Der langsame Tod der Chancengleichheit

„Bildung ist die Zukunft“, hört man aus dem Mund der Politiker, während sie mit der anderen Hand die Budgets für Schulen und Universitäten kürzen. Es ist eine merkwürdige Art von Zukunftsorientierung, die da propagiert wird. Bildung wird nicht mehr als gesellschaftliche Investition betrachtet, sondern als Kostenstelle, die man möglichst effizient betreiben muss.

Das Sparen im Bildungssektor trifft dabei nicht nur die Schüler und Studenten, sondern auch die Lehrkräfte, die in maroden Gebäuden unterrichten, mit veralteten Lehrmitteln arbeiten und für ihre Mühen selten angemessen entlohnt werden. Es ist ein System, das gezielt darauf abzielt, soziale Mobilität zu blockieren. Wer reich geboren wird, bleibt reich, und wer arm ist, bleibt arm. Denn die Bildungssysteme der Oberschicht – private Schulen, Eliteuniversitäten – bleiben von diesen Sparmaßnahmen selbstverständlich unberührt.

Die moralische Erpressung der Bedürftigen

Die Kürzung von Sozialleistungen ist der Höhepunkt der Sparpolitik gegen den „kleinen Mann“. Hier wird der Schwächste zum Sündenbock gemacht, zum faulen Nutznießer des Systems, der angeblich die fleißige Mitte belastet. Dabei verschweigen dieselben Politiker, dass die eigentlichen Kosten nicht durch Sozialtransfers entstehen, sondern durch Steuervermeidung, unfaire Subventionen und ein entfesseltes Finanzsystem.

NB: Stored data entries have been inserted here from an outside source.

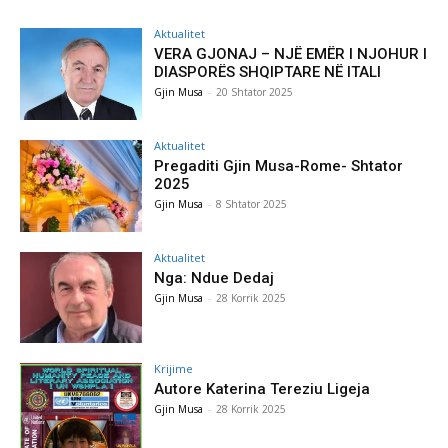
Aktualitet
VERA GJONAJ – NJË EMËR I NJOHUR I
DIASPORËS SHQIPTARE NË ITALI
Gjin Musa
-
20 Shtator 2025
Aktualitet
Pregaditi Gjin Musa-Rome- Shtator
2025
Gjin Musa
-
8 Shtator 2025
Aktualitet
Nga: Ndue Dedaj
Gjin Musa
-
28 Korrik 2025
Krijime
Autore Katerina Tereziu Ligeja
Gjin Musa
-
28 Korrik 2025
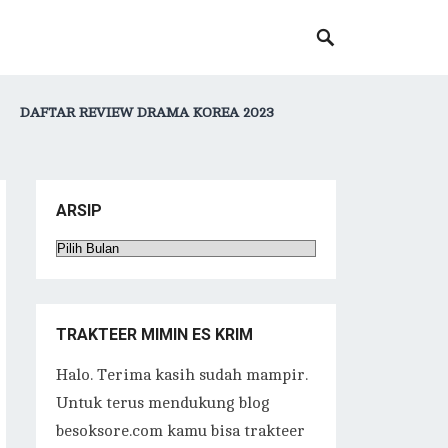
DAFTAR REVIEW DRAMA KOREA 2023
ARSIP
Arsip
TRAKTEER MIMIN ES KRIM
Halo. Terima kasih sudah mampir.
Untuk terus mendukung blog
besoksore.com kamu bisa trakteer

Man spart nicht nur Geld, man spart auch an Menschlichkeit. Wer Hilfe braucht, wird in bürokratischen Mühlen zerrieben, in Hartz-IV-ähnlichen Maßnahmen gedemütigt und mit Almosen abgespeist. Gleichzeitig wird die Gesellschaft darauf konditioniert, die Armen als Gegner zu betrachten, nicht als Mitmenschen.

Ein zynisches Ritual

Sparen gegen den „kleinen Mann“ ist keine Notwendigkeit, es ist ein Ritual. Es ist das Eingeständnis, dass die Mächtigen weder den Willen noch die Kreativität besitzen, um gerechtere Alternativen zu schaffen. Stattdessen wird ein Narrativ aufrechterhalten, das den Status quo zementiert.

Aber wehe, jemand schlägt vor, bei den wirklich großen Posten zu sparen: bei Subventionen für Großkonzerne, bei Steuererleichterungen für die Superreichen, bei den absurden Kosten des Militärapparates. Dann heißt es plötzlich, dies sei „unrealistisch“, „wirtschaftsfeindlich“ oder gar „populistisch“. Der kleine Mann darf sparen – die großen Jungs spielen weiter.

Vielleicht sollten wir alle den Gürtel enger schnallen – nicht aus finanziellen, sondern aus moralischen Gründen. Denn die Luft, die man mit diesem System atmet, wird immer dünner.